*TRECHO:*

_ _ _ _ _ _ _

Além do ambiente que normatiza quem é superior e quem não é, há na própria pessoa um grande vazio, que a faz estar sempre em busca de ser preenchido, sendo aceito por alguém ou um grupo mas, pela inabilidade, tende a achar outros caminhos para ter a falsa sensação de superioridade: ou se apega a um cargo, a um sobrenome, a um título de reconhecimento, ou se dedica à maldade deliberada: “puxar tapetes”, “perseguir”, usar da fofoca para desqualificar e humilhar.

A psicoterapeuta e escritora londrina Philippa Perry argumenta: “seus pais faziam você sentir algum mal-estar, ou alguma inadequação, ou mesmo alguma responsabilidade pelo mau humor deles? Se isso aconteceu com você, é facílimo tentar compensar sua sensação de inadequação fazendo outra pessoa se sentir inadequada”.

Esses traumas passados dizem muito sobre a reação das pessoas no presente e sobre os sentimentos que elas carregam e não deram conta de decantar. Gabor Maté, um médico húngaro-canadense especialista em traumas infantis, diz que a criança não se traumatiza porque sofre. O trauma vem da criança sofrer sozinha e não conseguir cicatrizar as suas feridas.

_ _ _ _ _ _ _

*EXTRATOS DOS REGISTROS:*
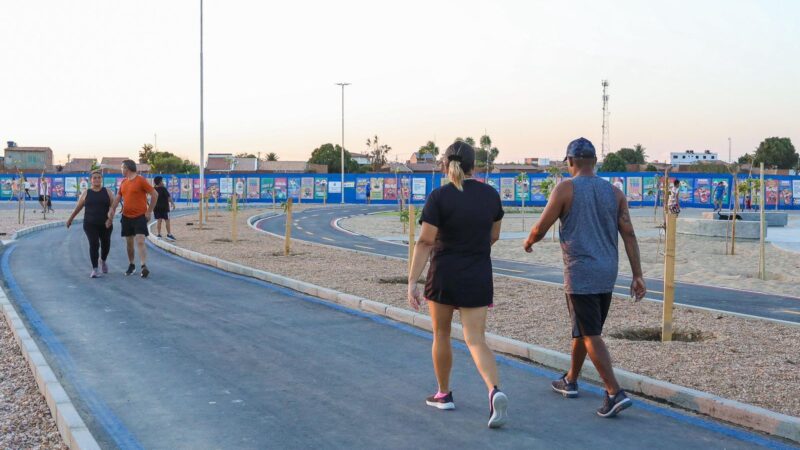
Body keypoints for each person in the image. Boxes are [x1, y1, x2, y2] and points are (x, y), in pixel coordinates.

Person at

_ _ _ _ _ _ _

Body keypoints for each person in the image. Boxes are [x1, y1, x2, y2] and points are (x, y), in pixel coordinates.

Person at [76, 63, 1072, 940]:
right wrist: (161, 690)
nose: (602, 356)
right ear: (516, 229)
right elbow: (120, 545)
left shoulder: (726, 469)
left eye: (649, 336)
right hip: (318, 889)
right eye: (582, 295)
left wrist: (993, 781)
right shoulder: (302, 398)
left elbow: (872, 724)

_ _ _ _ _ _ _

*INSTRUÇÃO DE TRABALHO 1:* Copie do trecho, sem nenhuma alteração, a passagem que vai de "A psicoterapeuta e" até "as suas feridas.".
*INSTRUÇÃO DE TRABALHO 2:*
Diga se cada afirmação abaixo está de acordo com o trecho, respondendo sim ou não e citando literalmente as palavras do trecho que decidem a questão.
(a) Philippa Perry é psicoterapeuta e escritora londrina.
(b) Segundo Gabor Maté, a criança se traumatiza porque sofre.
(c) Gabor Maté é especialista em traumas infantis.
*INSTRUÇÃO DE TRABALHO 3:* Segundo Gabor Maté, citado no trecho, de onde vem o trauma?

*SUA SOLUÇÃO 1:*
A psicoterapeuta e escritora londrina Philippa Perry argumenta: “seus pais faziam você sentir algum mal-estar, ou alguma inadequação, ou mesmo alguma responsabilidade pelo mau humor deles? Se isso aconteceu com você, é facílimo tentar compensar sua sensação de inadequação fazendo outra pessoa se sentir inadequada”.

Esses traumas passados dizem muito sobre a reação das pessoas no presente e sobre os sentimentos que elas carregam e não deram conta de decantar. Gabor Maté, um médico húngaro-canadense especialista em traumas infantis, diz que a criança não se traumatiza porque sofre. O trauma vem da criança sofrer sozinha e não conseguir cicatrizar as suas feridas.

*SUA SOLUÇÃO 2:*
(a) Sim: "A psicoterapeuta e escritora londrina Philippa Perry".
(b) Não: "a criança não se traumatiza porque sofre".
(c) Sim: "um médico húngaro-canadense especialista em traumas infantis".

*SUA SOLUÇÃO 3:* O trauma vem da criança sofrer sozinha e não conseguir cicatrizar as suas feridas.